Starting at the line that contains "Ocultar listado", write out every line through the end of the records below exactly as it appears, and leave out all pictures.

Transcribed page contents:

######

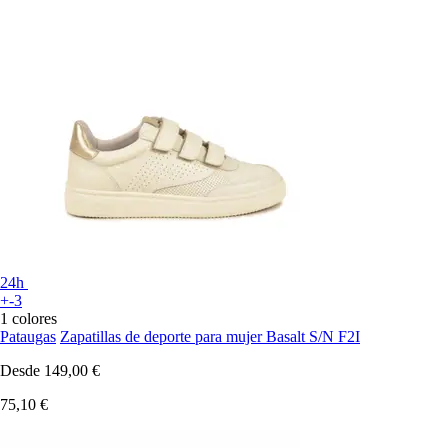
24h
+-3
1 colores
Pataugas
Zapatillas de deporte para mujer Basalt S/N F2I
Desde
149,00 €
75,10 €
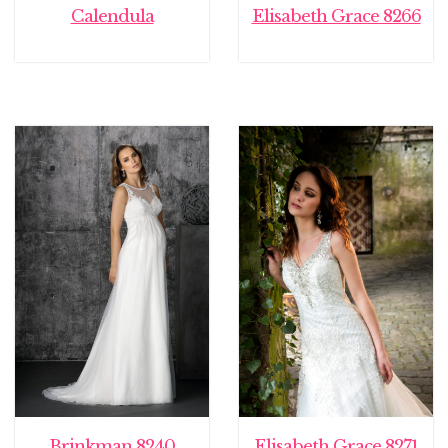
Calendula
Elisabeth Grace 8266
Brinkman 8240
Elisabeth Grace 8271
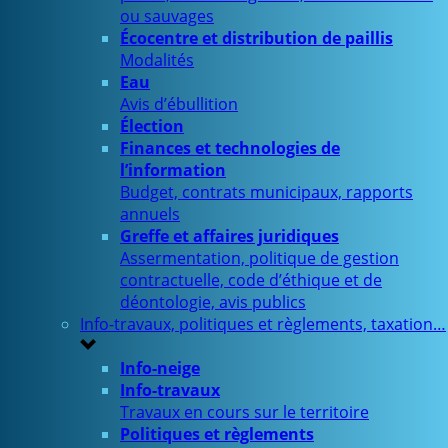
ou sauvages
Écocentre et distribution de paillis
Modalités
Eau
Avis d’ébullition
Élection
Finances et technologies de
l’information
Budget, contrats municipaux, rapports
annuels
Greffe et affaires juridiques
Assermentation, politique de gestion
contractuelle, code d’éthique et de
déontologie, avis publics
Info-travaux, politiques et règlements, taxation…
Info-neige
Info-travaux
Travaux en cours sur le territoire
Politiques et règlements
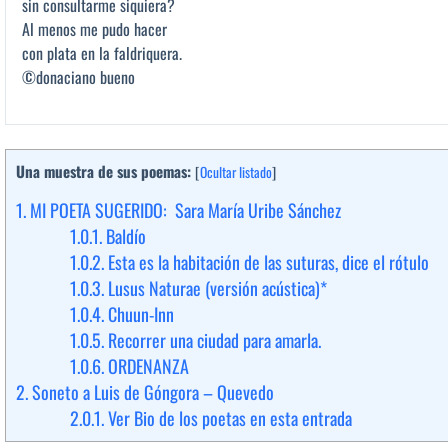
sin consultarme siquiera?
Al menos me pudo hacer
con plata en la faldriquera.
©donaciano bueno
Una muestra de sus poemas:
[
Ocultar listado
]
1.
MI POETA SUGERIDO: Sara María Uribe Sánchez
1.0.1.
Baldío
1.0.2.
Esta es la habitación de las suturas, dice el rótulo
1.0.3.
Lusus Naturae (versión acústica)*
1.0.4.
Chuun-Inn
1.0.5.
Recorrer una ciudad para amarla.
1.0.6.
ORDENANZA
2.
Soneto a Luis de Góngora – Quevedo
2.0.1.
Ver Bio de los poetas en esta entrada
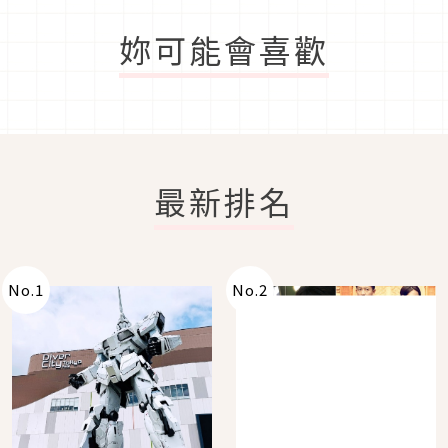
妳可能會喜歡
最新排名
No.
1
No.
2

######

■ **Exercise result**
Ocultar listado
]
1.
MI POETA SUGERIDO: Sara María Uribe Sánchez
1.0.1.
Baldío
1.0.2.
Esta es la habitación de las suturas, dice el rótulo
1.0.3.
Lusus Naturae (versión acústica)*
1.0.4.
Chuun-Inn
1.0.5.
Recorrer una ciudad para amarla.
1.0.6.
ORDENANZA
2.
Soneto a Luis de Góngora – Quevedo
2.0.1.
Ver Bio de los poetas en esta entrada
妳可能會喜歡
最新排名
No.
1
No.
2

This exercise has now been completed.